Still, the Trump administration has sent yet another troubling message concerning HBCUs, contained in a signing statement connected to a temporary federal spending measure. The statement said, “Historically Black College and University Capital Financing Program Account” among other funds, the order said, “My Administration shall treat provisions that allocate benefits on the basis of race, ethnicity, and gender…in a manner consistent with the requirement to afford equal protection of the laws under the Due Process Clause of the Constitution’s Fifth Amendment.”
This HBCU Capital Financing Program Account, which provides HBCUs with funding at reasonable rates to build new and renovate infrastructure on their aging campuses, was created in 1992 as part of the Higher Education Act passed by Congress. According to Black lawmakers and other HBCU advocates, race is not a criteria and to qualify for the loans the schools must meet standards based on mission, accreditation status and the year an institution was established.
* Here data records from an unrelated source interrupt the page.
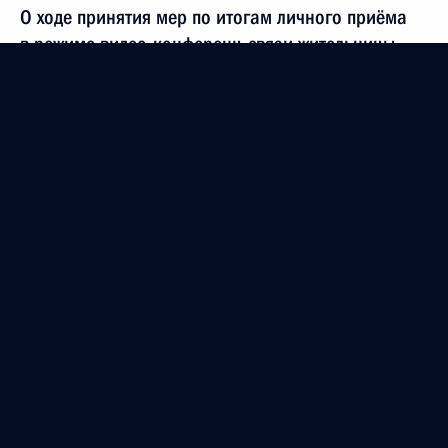
О ходе принятия мер по итогам личного приёма
в режиме видео-конференц-связи жительницы
Республики Крым, проведённого по поручению
Президента Российской Федерации начальником
Экспертного управления Президента Российской
Федерации Владимиром Симоненко в Приёмной
Президента Российской Федерации по приёму
граждан в Москве 2 февраля 2017 года
25 мая 2023 года, 18:04
16 мая 2023 года, вторник
Продлен контроль в рабочем порядке
за принятием мер по итогам личного приёма
в режиме видео-конференц-связи жительницы
Республики Крым, проведённого по поручению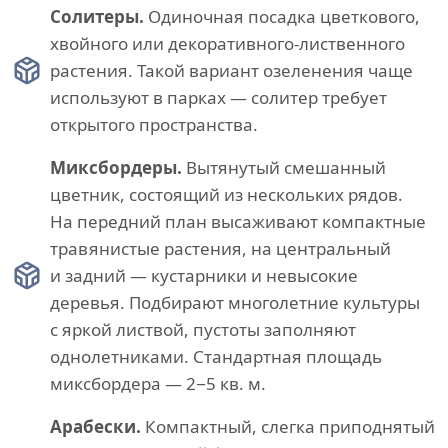
Солитеры.
Одиночная посадка цветкового,
хвойного или декоративного-лиственного
растения. Такой вариант озеленения чаще
используют в парках — солитер требует
открытого пространства.
Миксбордеры.
Вытянутый смешанный
цветник, состоящий из нескольких рядов.
На передний план высаживают компактные
травянистые растения, на центральный
и задний — кустарники и невысокие
деревья. Подбирают многолетние культуры
с яркой листвой, пустоты заполняют
однолетниками. Стандартная площадь
миксбордера — 2−5 кв. м.
Арабески.
Компактный, слегка приподнятый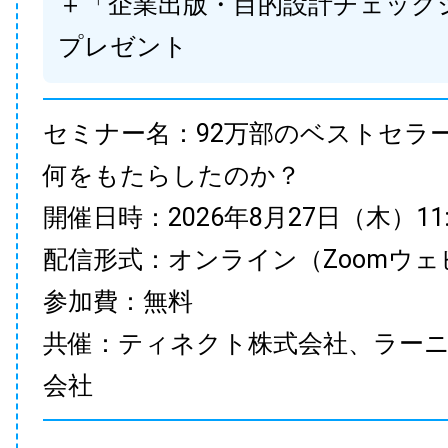
＋「企業出版・目的設計チェック
プレゼント
セミナー名：92万部のベストセラ
何をもたらしたのか？
開催日時：2026年8月27日（木）11:00
配信形式：オンライン（Zoomウェ
参加費：無料
共催：ティネクト株式会社、ラー
会社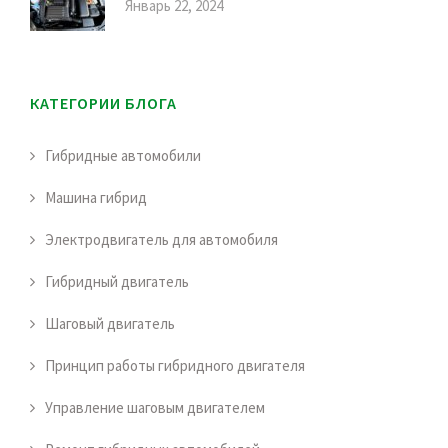
Январь 22, 2024
КАТЕГОРИИ БЛОГА
Гибридные автомобили
Машина гибрид
Электродвигатель для автомобиля
Гибридный двигатель
Шаговый двигатель
Принцип работы гибридного двигателя
Управление шаговым двигателем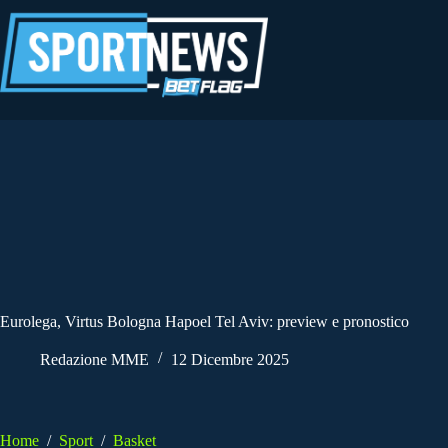
Salta
al
contenuto
Eurolega, Virtus Bologna Hapoel Tel Aviv: preview e pronostico
Redazione MME
12 Dicembre 2025
Home
/
Sport
/
Basket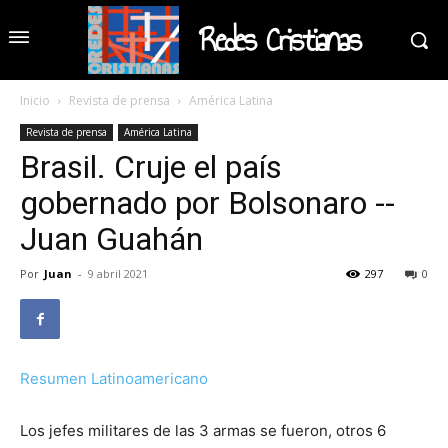
Redes Cristianas
Inicio
Revista de prensa
América Latina
Revista de prensa
América Latina
Brasil. Cruje el país
gobernado por Bolsonaro --
Juan Guahán
Por
Juan
-
9 abril 2021
297
0
Resumen Latinoamericano
Los jefes militares de las 3 armas se fueron, otros 6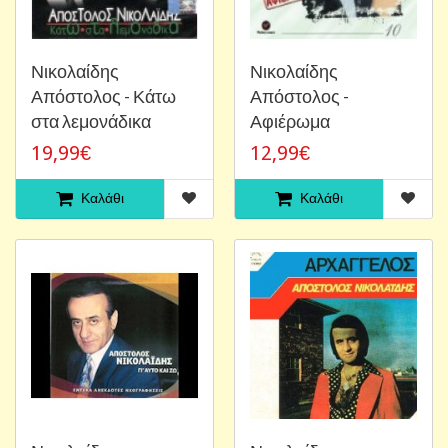
Νικολαίδης
Νικολαίδης
Απόστολος - Κάτω
Απόστολος -
στα λεμονάδικα
Αφιέρωμα
19,99€
12,99€
Καλάθι
Καλάθι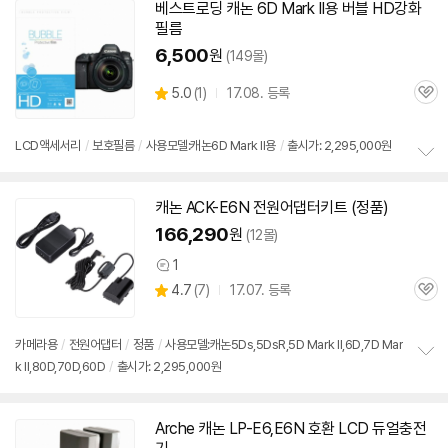
치
베스트로딩 캐논
6D
Mark
II용 버블 HD강화
기
필름
6,500
원
(149몰)
상
5.0
(
1)
17.08. 등록
관
별
품
심
점
리
LCD액세서리
/
보호필름
/
사용모델:캐논6D Mark II용
/
출시가: 2,295,000원
뷰
정
보
캐논 ACK-E6N 전원어댑터키트 (정품)
펼
치
166,290
원
(12몰)
기
1
상
상
4.7
(
7)
17.07. 등록
품
관
별
의
품
심
점
견
리
카메라용
/
전원어댑터
/
정품
/
사용모델:캐논5Ds,5DsR,5D
Mark
II,
6D
,7D
Mar
뷰
k
II,80D,70D,60D
/
출시가: 2,295,000원
정
보
펼
치
Arche 캐논 LP-E6,E6N 호환 LCD 듀얼충전
기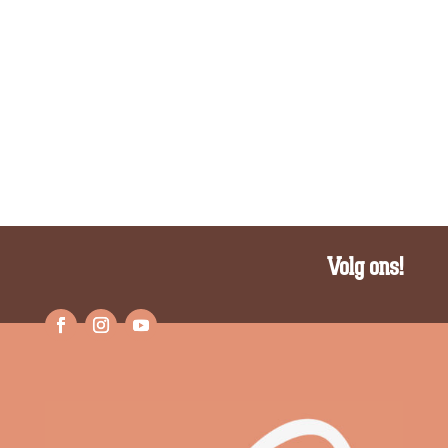
Volg ons!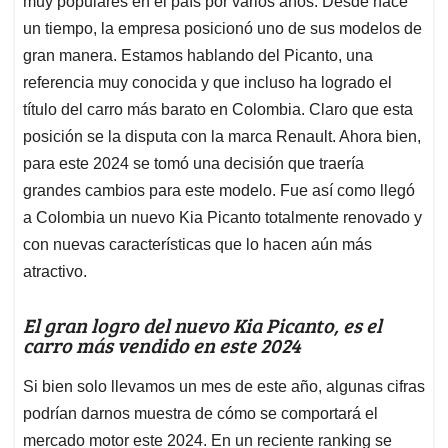
p
o
I
s
muy populares en el país por varios años. Desde hace
p
k
n
un tiempo, la empresa posicionó uno de sus modelos de
gran manera. Estamos hablando del Picanto, una
referencia muy conocida y que incluso ha logrado el
título del carro más barato en Colombia. Claro que esta
posición se la disputa con la marca Renault. Ahora bien,
para este 2024 se tomó una decisión que traería
grandes cambios para este modelo. Fue así como llegó
a Colombia un nuevo Kia Picanto totalmente renovado y
con nuevas características que lo hacen aún más
atractivo.
El gran logro del nuevo Kia Picanto, es el
carro más vendido en este 2024
Si bien solo llevamos un mes de este año, algunas cifras
podrían darnos muestra de cómo se comportará el
mercado motor este 2024. En un reciente ranking se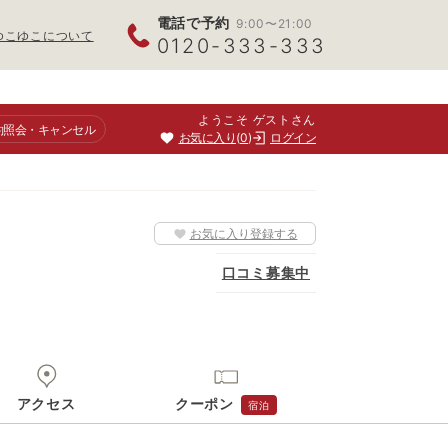
電話で予約
9:00〜21:00
ゆこゆこについて
0120-333-333
ようこそ ゲストさん
約照会
・キャンセル
お気に入り
0
ログイン
お気に入り登録する
口コミ募集中
アクセス
クーポン
宿泊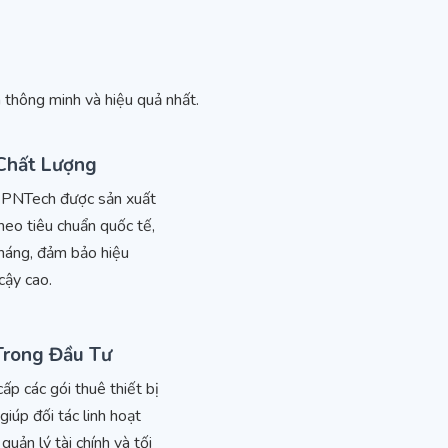
à thông minh và hiệu quả nhất.
Chất Lượng
 PNTech được sản xuất
theo tiêu chuẩn quốc tế,
háng, đảm bảo hiệu
cậy cao.
Trong Đầu Tư
p các gói thuê thiết bị
iúp đối tác linh hoạt
quản lý tài chính và tối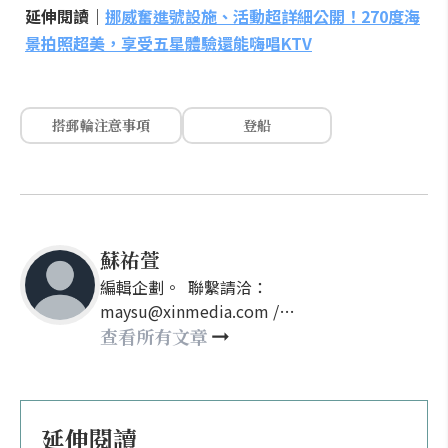
延伸閱讀｜
挪威奮進號設施、活動超詳細公開！270度海
景拍照超美，享受五星體驗還能嗨唱KTV
搭郵輪注意事項
登船
蘇祐萱
編輯企劃。 聯繫請洽：
maysu@xinmedia.com /
may860527@gmail.com
查看所有文章
延伸閱讀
Hours after the White House released the signing statement, Michigan Rep. John Conyers, who is the ranking member of the House Judiciary Committee, and Congressional Black Caucus Chairman Cedric Richmond (D-Louisiana) issued a joint response that questioned both Trump’s understanding of the Capital Financing Program and his commitment to HBCUs.
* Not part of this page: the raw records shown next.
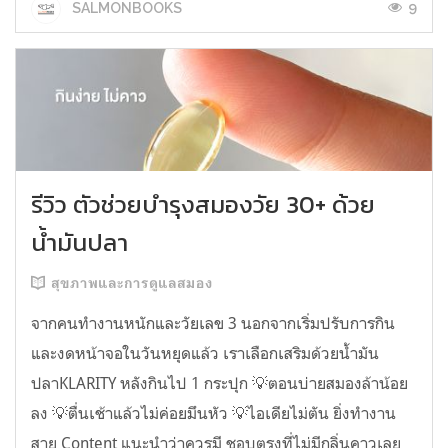
9
SALMONBOOKS
รีวิว ตัวช่วยบำรุงสมองวัย 30+ ด้วย
น้ำมันปลา
สุขภาพและการดูแลสมอง
จากคนทำงานหนักและวัยเลข 3 นอกจากเริ่มปรับการกิน
และงดหน้าจอในวันหยุดแล้ว เราเลือกเสริมด้วยน้ำมัน
ปลาKLARITY หลังกินไป 1 กระปุก 💡ตอนบ่ายสมองล้าน้อย
ลง 💡ตื่นเช้าแล้วไม่ค่อยมึนหัว 💡ไอเดียไม่ตัน ยิ่งทำงาน
สาย Content แนะนำว่าควรมี ชอบตรงที่ไม่มีกลิ่นคาวเลย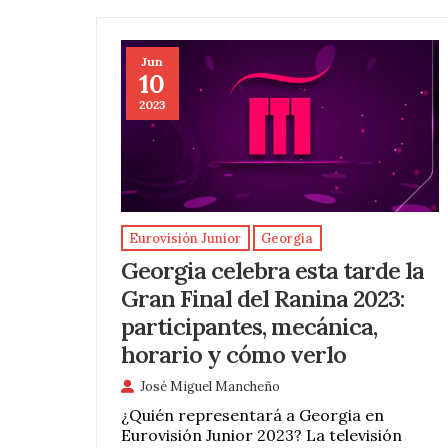
Jun
10
2023
Eurovisión Junior
Georgia
Georgia celebra esta tarde la
Gran Final del Ranina 2023:
participantes, mecánica,
horario y cómo verlo
José Miguel Mancheño
¿Quién representará a Georgia en
Eurovisión Junior 2023? La televisión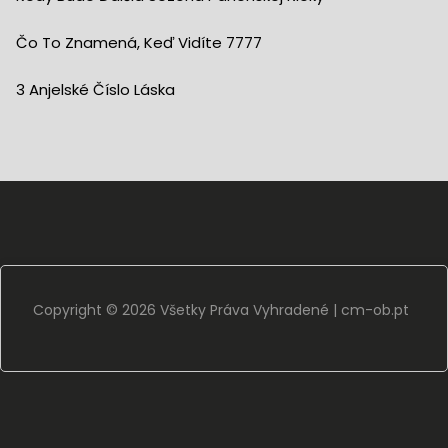
Čo To Znamená, Keď Vidíte 7777
3 Anjelské Číslo Láska
Copyright ©
2026 Všetky Práva Vyhradené |
cm-ob.pt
“Trump’s statement is not only misinformed factually, it is not grounded in any serious constitutional analysis,” it read. “For a president who pledged to reach out to African-American and other minorities, this statement is stunningly careless and divisive. We urge him to reconsider immediately.”
Dr. Lezli Baskerville, president/CEO of the National Association for Equal Opportunity in Higher Education (NAFEO), in a lengthy statement noted that HBCUs serve diverse student bodies. “Since their founding, HBCUs have been open to, welcoming and supportive of persons from all races, ethnicities, religions, and both genders except for the gender-specific HBCUs,” she said. “HBCUs enroll roughly 30% of non-African American students. Their faculty is more than 40% non African American. Today 5 HBCUs are more than 50% non-African American. At least one is majority Hispanic serving. One is being shepherded by a white female president.”
If the administration were to withdraw from the program, she added, it would be “devastating to these equal opportunity institutions to whose presidents and chancellors President Trump pledged the largest investments in their history.”
The President has hastened to clarify the signing statement and assuage his critics, stating that the signing statement “does not affect my unwavering support for HBCUs and their critical education missions.” Noting the executive order he signed in February to strengthen their capacity, he said his commitment “remains unchanged.”
On that, Baskerville is willing to give Trump the benefit of doubt and told the Trice Edney News Wire that DeVos’ decision to deliver her first commencement speech at an HBCU “is an important indication that this administration understands the centrality of HBCUs to the realization of many of its priority goals, including its education, workforce, economic stimulus, urban and rural revitalization, and infrastructure development goals.” Baskerville also said that the experience will help DeVos become an “even more potent voice” for HBCUs.
But, Conyers and Richmond aren’t buying it: “Sadly and shamefully, HBCUs, including the schools that President Trump met with, are left to wonder whether he wants to help or hurt them,” they said in the joint statement. “If President Trump really wants to help HBCUs, he’ll implement the proposals the CBC has suggested to him in several letters, including the letter we sent him on April 27, calling for robust funding for a host of programs that support students served by these schools.”